Very sorry Joe m not getting this.
"You should position all authorization/authentication statements at the top of the policy. This way nothing is processed if the auth fails."  Even I put the OTK policy on the top it will  same as before. Can you please let me know how to drag & drop the assertion "OTK Require OAuth 2.0 Token"  thus it's working properly.
Original Message:
Sent: 03-24-2020 04:22 PM
From: Joe Dascole
Subject: OTK assertion in policy manager

This happens because policy validation feedback is turned on in the policy manager.
It is a warning to let you know that the authorization/authentication is taking place AFTER some other action. In this case, the HTTP routing assertion.

You should position all authorization/authentication statements at the top of the policy. This way nothing is processed if the auth fails.
You can still and use the policy, to avoid this though I would re-position those or turn off policy validation feedback.


Original Message:
Sent: 03-24-2020 04:11 PM
From: Anirban Chakraborty
Subject: OTK assertion in policy manager

Hi Joe,
             When I copy the OTK the result is like below which works fine.When we move the courser on the policy all the variable are showing.PFB:

 PFB when we drag & drop the assertion in the policy,When we move the courser on the policy all the variable are not showing like the copy one:

Regards,
Anirban
Original Message:
Sent: 03-24-2020 03:44 PM
From: Joe Dascole
Subject: OTK assertion in policy manager

Hi Anirban,

When you drag and drop this into policy the only required parameter in the assertion is Cache Validation Result.

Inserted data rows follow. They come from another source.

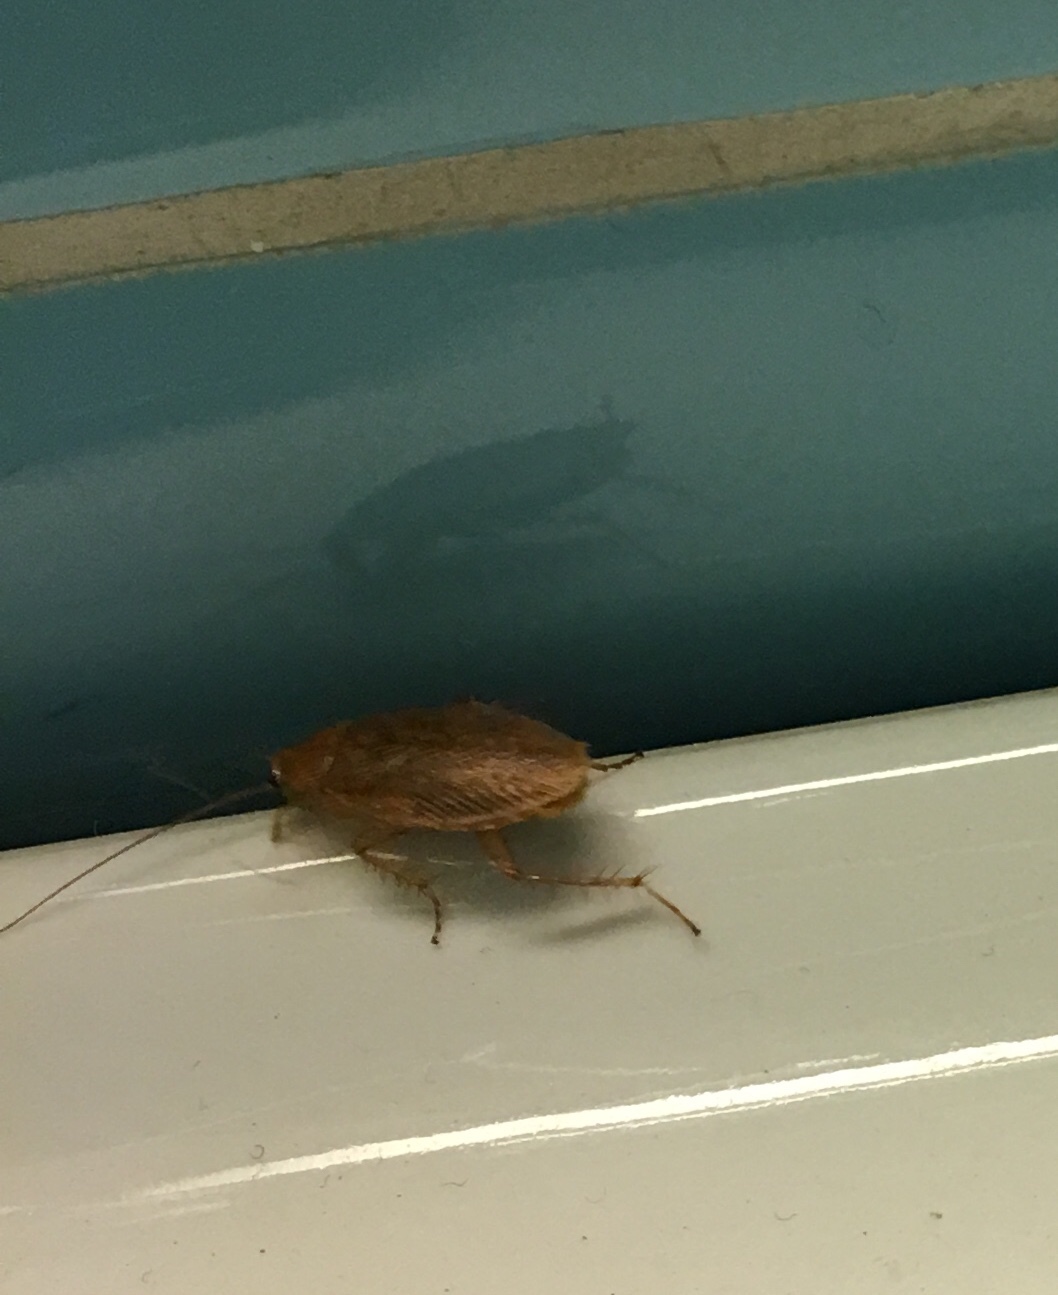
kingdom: Animalia
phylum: Arthropoda
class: Insecta
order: Blattodea
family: Ectobiidae
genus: Ectobius
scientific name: Ectobius vittiventris
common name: Garden cockroach
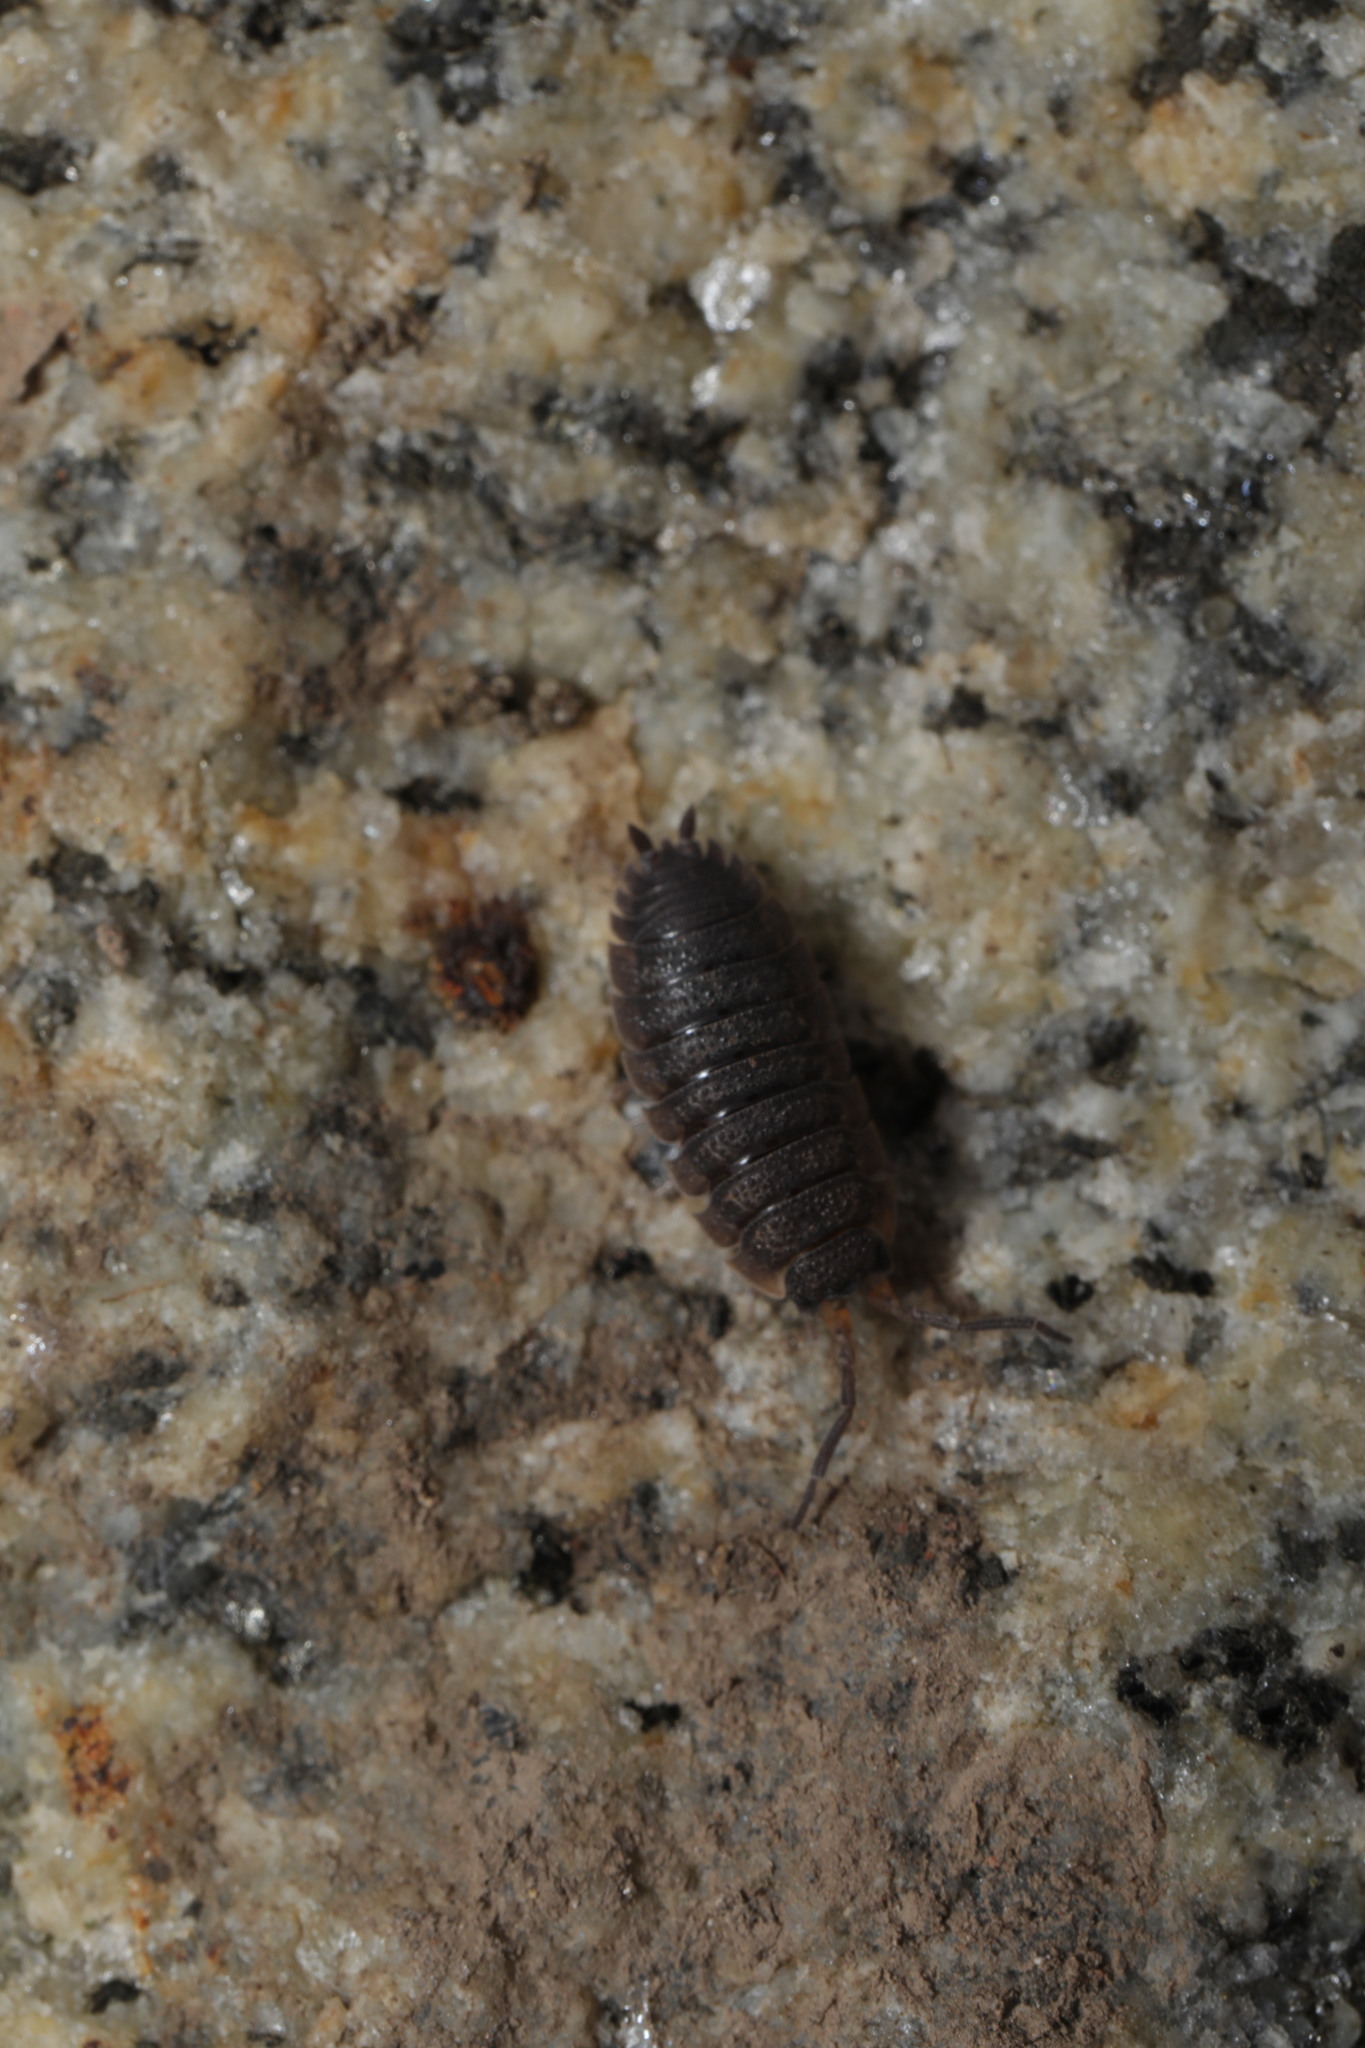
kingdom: Animalia
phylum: Arthropoda
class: Malacostraca
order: Isopoda
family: Porcellionidae
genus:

Aside from that nothing needs configuring to accept an access token. It can be customized for scopes or hard code a token, but to just accept a valid token only that one field is required.

What is the result when you drag and drop this setting this value (you can set to 30 to test)?

Regards,
Joe
Original Message:
Sent: 03-24-2020 03:39 PM
From: Anirban Chakraborty
Subject: OTK assertion in policy manager

When we drag & drop the "OTK Require OAuth 2.0 Token" assertion from the palate  in the service the functionality is not coming. We copy it from the other already developed policy the all the functionality of OAuth 2.0 coming properly. Please tell me how to configure  "OTK Require OAuth 2.0 Token" assertion in the service without coping from other already implemented service.